In January of 1848 James Marshall was building a sawmill for John Sutter, a well-known Sacramento businessman. While digging the tailrace for the mill, Marshall spotted nuggets of gold in the gravel. This event led to the greatest mass movement of people in the Western Hemisphere and was the spark that ignited the spectacular growth of the West during the ensuing decades.
Panning for gold and using sluice boxes is known as "placer mining" (as opposed to tunneling into a mountain to find gold in quartz veins, known as "hard-rock mining"). In panning, one places some gravel in a large metal pan, adds water, then agitates the pan. The heavy gold collects in the bottom of the pan, as the overburden washes away over the side. The same principle can be used in a sluice box. The narrow, open-ended box is placed in shallow water, deep enough for the current to flow thru it. The gravel is then shoveled into the box, with the gold being caught in transverse riffles along the bottom of the box. The use of the sluice box allows one to process a lot more alluvial gravel than the use of the time-consuming gold pan.
During the California Gold Rush miners would use giant powerful hoses (called monitors) to wash hillsides down thru a series of sluice boxes. Not only was this process of hydraulic mining destructive to the terrain, the silt from the tailings would clog rivers for many miles downstream. Hydraulic mining was halted by court order in 1884.
It is interesting to speculate where coarse gold comes from. If the magma water is hot enough, the pressure high enough, and the chemistry is right (acids, and other elements like sulfur are present), then gold, quartz and other things you don't expect to see dissolving will go into solution. The solutions move by natural convection (hot things rise), and as they rise the waters cool as they move farther from the heat source in the ground and closer to the surface. The gold is combined with sulfur to form gold-sulfur chemicals that dissolve in the water. At high temperature, gold will react with sulfur and other elements to form soluble chemicals. These chemical complexes are not all that stable, so that when the waters cool and the pressure drops, the chemicals decompose, releasing the gold to form nuggets. Sulfur is very common in geothermal waters (like hydrogen sulfide--the odor of rotten eggs). Most natural hot springs have that sulfur odor quite strong, and most gold-quartz veins have at least some sulfides like pyrite present.

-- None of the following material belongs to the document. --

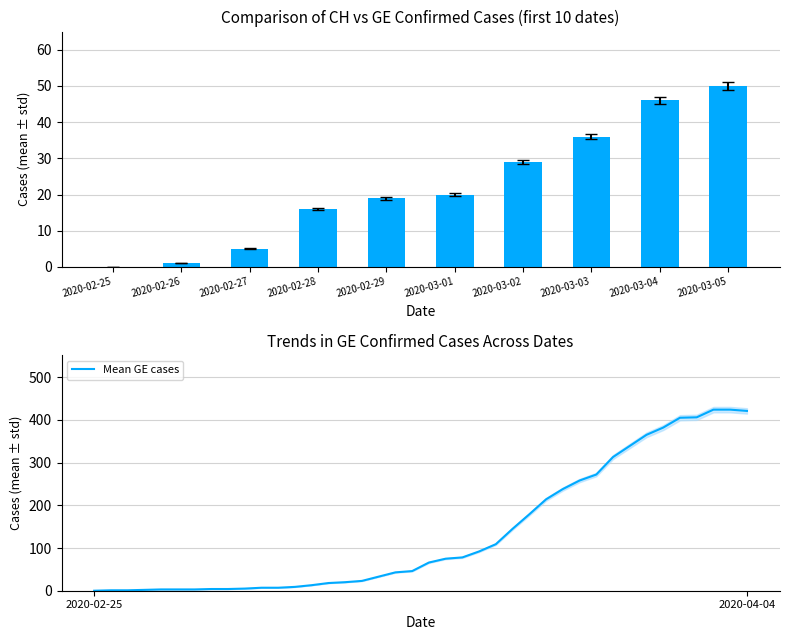

What is the sum of all values?

5450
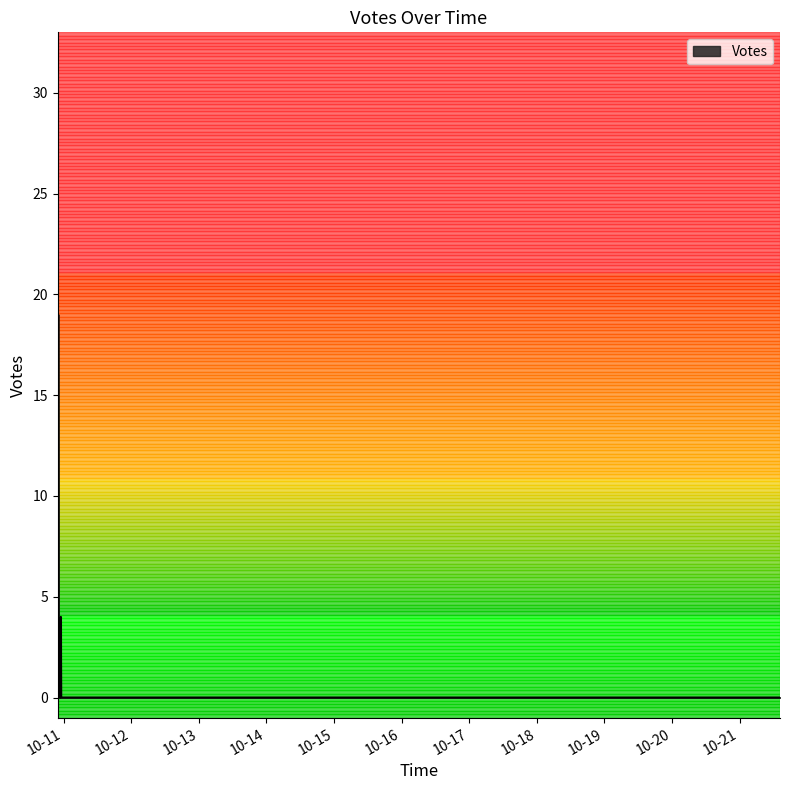

How many categories are shown in the chart?

34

Over time, the erosion of veins of gold in higher elevations leads to the gold washing down into the alluvial gravel beds in lower elevations. Such appears to be the case in Coloma.
Parking is available at N 38 48.120 W 120 53.575 for a $5.00 fee. To log this cache, you must post a photo of you (or someone in your party) holding a GPS at the site. E-mail me the answers to the following questions (do NOT post the answers in your log):
1. At N 38 48.100 W 120 53.541, tell me the size of Sutter's Mill and how it was held together. What were the men called who built the nearby cabin?

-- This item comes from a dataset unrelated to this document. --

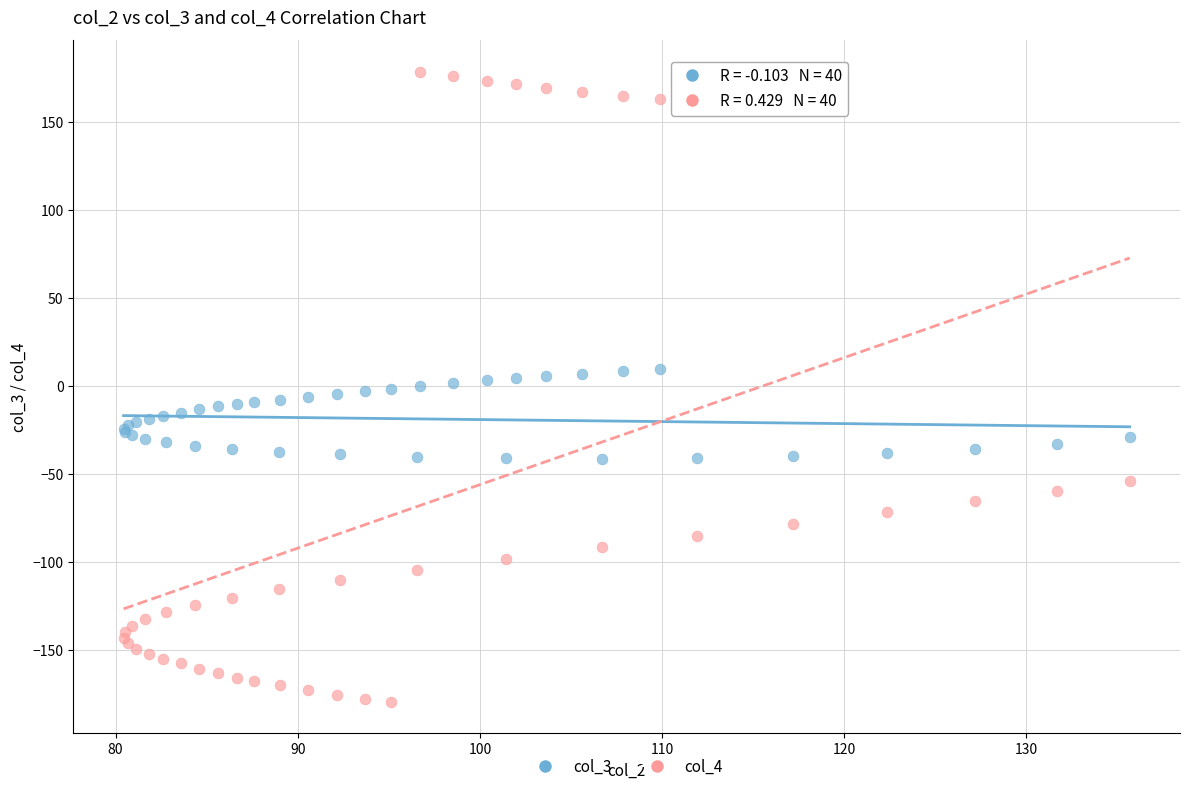

Which series contains the highest Y value?

col_4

2. At N 38 48.095 W 120 53.510, tell me how the mill below you operated. Describe the river which is just east of you. Is it laminar (smooth) or turbulent flow? How wide is it? Last, walk to the narrow building about 20 yards south of your position, and describe what is on display inside.
3. Have you ever panned for gold? If so, how is it that the gold stayed in your pan and didn't wash over the side?